TM: When deciding which parody to do, it's got to be something that we love. It's got to be something that was formative to us in our teen years, like Saved by the Bell and 90210, or in our later years like The Office and Friends; things that had impact on us, but also stuff that we can make commentary on and lovingly make fun of. ... We've been working in offices for years trying to keep paying rent in New York, and so [The Office] really spoke to us.

BM: The Office was always our comfort food. It was always on in the background; any parody we were writing, it was always while watching The Office.

Why turn The Office into a murder mystery?

TM: Our Office show had run in New York for almost two years and was on a tour around the U.S., and it got shut down in last March because the pandemic. We had to re-look at what theater was when we couldn't do it in a theater. We were working with our producers who were doing these walking tours, and we thought murder mysteries are so popular, and true crime.

BM: This is our first-ever walking tour mystery. I love true crime; I fall asleep every night to Forensic Files, which is a little creepy but I find it very soothing. It was a completely new format for us, that we've been learning as we're going.

How have the creators behind the shows you've parodied reacted?

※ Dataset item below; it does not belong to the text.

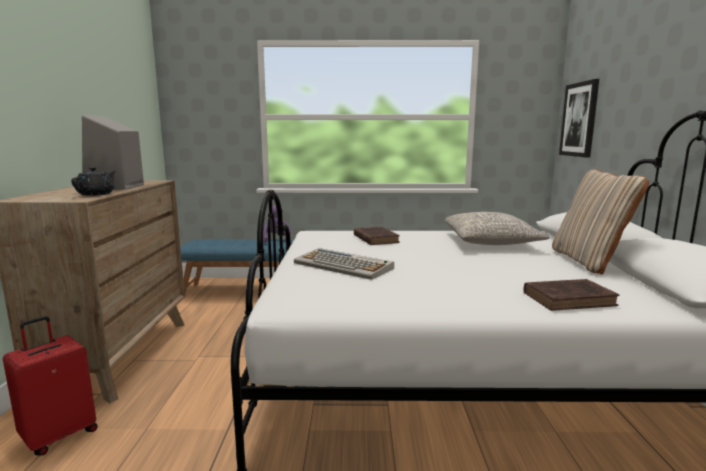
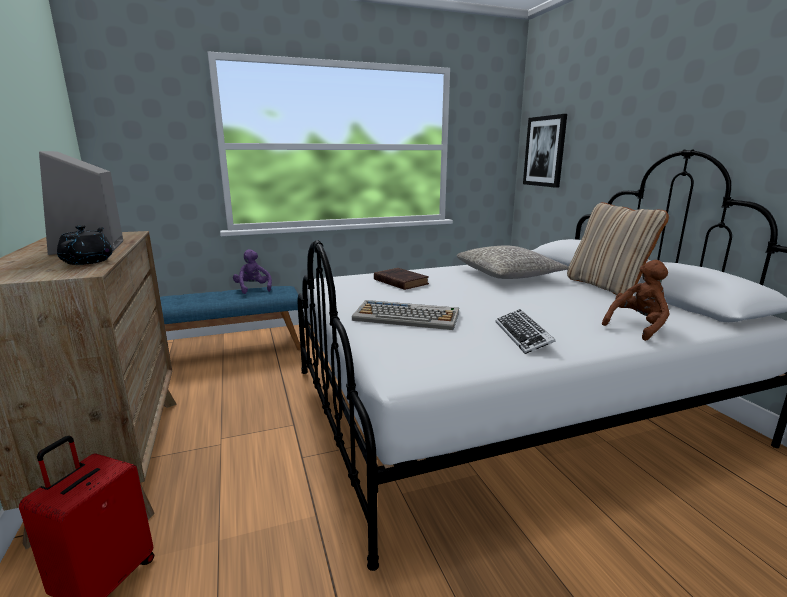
camera: 20 degrees left, 5 degrees up
(432, 292) = (523, 336): none -> keyboard
(570, 299) = (637, 327): brown book -> brown plush toy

BM: We've never gotten much pushback; we've been very lucky. The only one who ever did was Andrew Lloyd Webber, who sent us a cease and desist over our Cats parody Katdashians, which was hilarious. ... Honestly, we've gotten so much support from the actors and creators. Jeff Franklin [the creator of Full House] came to see that parody and told us we knew more about Full House than him.

What was it like casting the late Dustin "Screech" Diamond in your Saved by the Bell musical?

TM: Getting to like see him and write jokes for him was so impactful to us. It really really felt like this childhood dream coming true.

BM: He came in and played himself as a janitor at Bayside, still hanging out, interacting with this younger version of himself, giving him horrible life advice. He was so game for anything; he was absolutely willing to make fun of himself. It's such a sad loss.

How are you safely directing the local Orlando cast (which includes Jennette Cronk, Melissa Volpe and Wesley Slade as rotating Michael Scotts, along with Sergio Myers, Jenna Cormey, Robert Dresner, Bethany Brownrigg, and Sarah Rose Hackshaw)?

TM: We're directing this and we're casting it locally, so we've been doing auditions over Zoom, we're doing rehearsals over Zoom ... In this brave new world of everything going virtual, we're excited for the challenge of it and to see what happens.

BM: The actors are not backstage together; they're all handling their own equipment, zipping up their own wardrobe, spraying it, putting their props away. So they're the only ones touching or interacting with their equipment. It's all socially distanced, masks on everyone; we are really going above and beyond on safety just in case.

TM: It's a way to get out of the house and do something to take your mind off of everything that's going on. That's why we love nostalgia, because it's a safe place to go, [and] we love to provide that feeling to everybody, that they're going to feel good and warm and have a distraction for an hour and a half.

(The Office! A Murder Mystery Parody: Who Is the Scranton Strangler? runs through April 11. The walking tour takes groups of up to 30 people through Thornton Park, departing from the Abbey, abbeyorlando.com; $45.)